Nuclear whistleblower Mordechai Vanunu was convicted Monday by the Jerusalem Magistrates Court of 15 violations of a military order prohibiting him from talking to foreign journalists and leaving Israel.

[...] Vanunu was sentenced to 18 years behind bars in 1986 after giving an unauthorised interview to a British newspaper about his work at Israel’s Dimona reactor. The disclosures all but blew away the secrecy around an assumed Israeli atomic arsenal.

And Reuters says that like it’s a good thing.

The JPost, also via wire services:

The Jerusalem Magistrate’s Court convicted nuclear whistleblower Mordechai Vanunu on 14 counts of violating a court order to avoid contact with foreign journalists.

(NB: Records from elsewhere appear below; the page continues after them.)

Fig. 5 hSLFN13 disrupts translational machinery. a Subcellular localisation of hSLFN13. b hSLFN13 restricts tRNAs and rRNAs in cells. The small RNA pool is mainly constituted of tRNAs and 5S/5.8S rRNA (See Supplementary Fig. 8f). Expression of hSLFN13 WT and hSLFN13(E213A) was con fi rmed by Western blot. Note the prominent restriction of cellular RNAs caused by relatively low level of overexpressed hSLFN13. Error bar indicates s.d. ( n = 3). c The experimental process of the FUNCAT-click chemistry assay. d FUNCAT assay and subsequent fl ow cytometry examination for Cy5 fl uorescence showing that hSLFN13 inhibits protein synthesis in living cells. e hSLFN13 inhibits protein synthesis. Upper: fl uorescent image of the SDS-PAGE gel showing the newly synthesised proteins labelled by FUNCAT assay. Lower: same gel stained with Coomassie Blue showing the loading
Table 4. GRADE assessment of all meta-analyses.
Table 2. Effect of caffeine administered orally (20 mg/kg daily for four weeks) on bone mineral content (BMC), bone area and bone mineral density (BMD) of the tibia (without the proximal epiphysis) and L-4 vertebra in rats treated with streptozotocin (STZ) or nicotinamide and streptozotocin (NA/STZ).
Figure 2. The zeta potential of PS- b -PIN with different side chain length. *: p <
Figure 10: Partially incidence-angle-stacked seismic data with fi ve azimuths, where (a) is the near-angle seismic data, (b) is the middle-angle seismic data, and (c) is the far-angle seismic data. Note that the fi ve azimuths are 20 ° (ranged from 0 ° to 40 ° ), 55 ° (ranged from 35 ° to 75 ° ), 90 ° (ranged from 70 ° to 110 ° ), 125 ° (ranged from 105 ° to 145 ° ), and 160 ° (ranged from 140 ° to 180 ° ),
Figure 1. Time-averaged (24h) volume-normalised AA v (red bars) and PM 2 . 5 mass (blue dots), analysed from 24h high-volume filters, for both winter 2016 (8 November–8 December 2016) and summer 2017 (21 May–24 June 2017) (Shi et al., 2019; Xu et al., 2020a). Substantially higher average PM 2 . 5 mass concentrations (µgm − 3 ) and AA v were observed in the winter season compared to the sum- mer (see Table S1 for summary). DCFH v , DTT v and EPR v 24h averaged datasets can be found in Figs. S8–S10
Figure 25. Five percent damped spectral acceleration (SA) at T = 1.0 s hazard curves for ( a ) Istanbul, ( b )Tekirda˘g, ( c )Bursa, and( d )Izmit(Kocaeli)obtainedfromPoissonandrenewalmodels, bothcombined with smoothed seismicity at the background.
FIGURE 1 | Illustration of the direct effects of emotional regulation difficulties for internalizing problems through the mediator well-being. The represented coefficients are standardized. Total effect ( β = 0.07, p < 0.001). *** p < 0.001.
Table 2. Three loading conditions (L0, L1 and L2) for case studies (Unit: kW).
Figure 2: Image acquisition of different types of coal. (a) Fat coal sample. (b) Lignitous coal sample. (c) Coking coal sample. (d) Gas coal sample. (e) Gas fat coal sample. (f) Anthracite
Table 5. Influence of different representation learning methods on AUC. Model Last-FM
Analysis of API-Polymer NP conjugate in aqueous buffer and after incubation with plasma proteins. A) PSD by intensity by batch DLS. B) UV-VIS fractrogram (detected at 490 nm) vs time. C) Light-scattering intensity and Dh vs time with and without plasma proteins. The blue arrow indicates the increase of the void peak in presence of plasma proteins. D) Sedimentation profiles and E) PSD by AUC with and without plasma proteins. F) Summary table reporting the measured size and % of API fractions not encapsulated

[...] In 1986, Vanunu, a former technician at Israel’s main nuclear reactor, gave pictures and documents to the London-based Sunday Times that led experts to conclude that Israel had a sizable nuclear weapons arsenal, ranking it sixth in the world. Vanunu served an 18-year prison term for his disclosures.

The lie has solidified. Vanunu is no longer a traitor who leaked classified information to a foreign newspaper. He is now a “whistleblower,” a term used to describe a member of a corporation or organization who goes to the press to complain about bad or illegal company policies and actions.

Because of course, Vanunu was right in the anti-Israel media’s eyes, to disclose government information. Anything that portrays Israel in a negative light is something everyone has the right to know. That’s one of the unwritten rules of reporting on Israel (and America).

Shame on you, Jerusalem Post editors, and shame on you, Ynet editors, for falling into the “whistleblower” trap. Mordechai Vanunu is a spy and a traitor, nothing more, nothing less. The man so hates Israel (and himself) that he converted to Christianity to try to erase the last vestiges of his heritage. I’d say good riddance, but he did immense damage to Israel, and I’m perfectly fine with leaving him to rot where he most hates to be.